I tuned out his words – I didn’t mind the people that came on the bus, to sell or sing or beg, but hated when they apologized – but I couldn’t stop looking at his hands. Large and expressive, the way he moved them was measured, as if he had practiced these gestures as if he had said these words on so many buses that it had become a script he could act out perfectly. 
I tuned back into his voice as he began to tell a story. 
It’s a common story told by many people who get on buses to sell or sing or beg.
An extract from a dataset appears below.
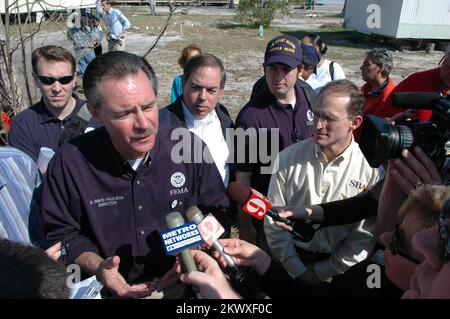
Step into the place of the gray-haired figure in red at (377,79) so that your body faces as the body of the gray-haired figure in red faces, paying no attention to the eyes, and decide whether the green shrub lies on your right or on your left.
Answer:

Columbia, a life, a family, a future, derailed by poverty and an unstable government. The man was forced to flee when men with guns made it clear that the options were an uncertain future in a different country or a certain death. A difficult life but the need to continue, the need to provide for those left behind left the man no choice but to do what he could. Selling candy on crowded, overheated buses. He told the story well, with an actors grace. When he finished he began to pass out the candy he was selling with a smile a used car salesman would be jealous of. 
As he did this the bus flooded with people, packed to the entrance with people standing up and down the narrow walkway. The man continued amidst the silent but rising tide of irritation. He was friendly and playfully cajoling those who wouldn’t take the candy from his outstretched hand, his smile didn’t slip. As he got to the back of the bus one particularly disgruntled passenger threw out an elbow and caught the man in the gut. He bent over from the blow but laughed it off immediately, I wasn’t close enough to hear but I saw him talk quickly but calmly and shake the passenger’s hand.
As I got off the bus he was once again standing at the front of the bus. He was speaking but I couldn’t seem to hear a word, all I could see was his wide, wide, smile.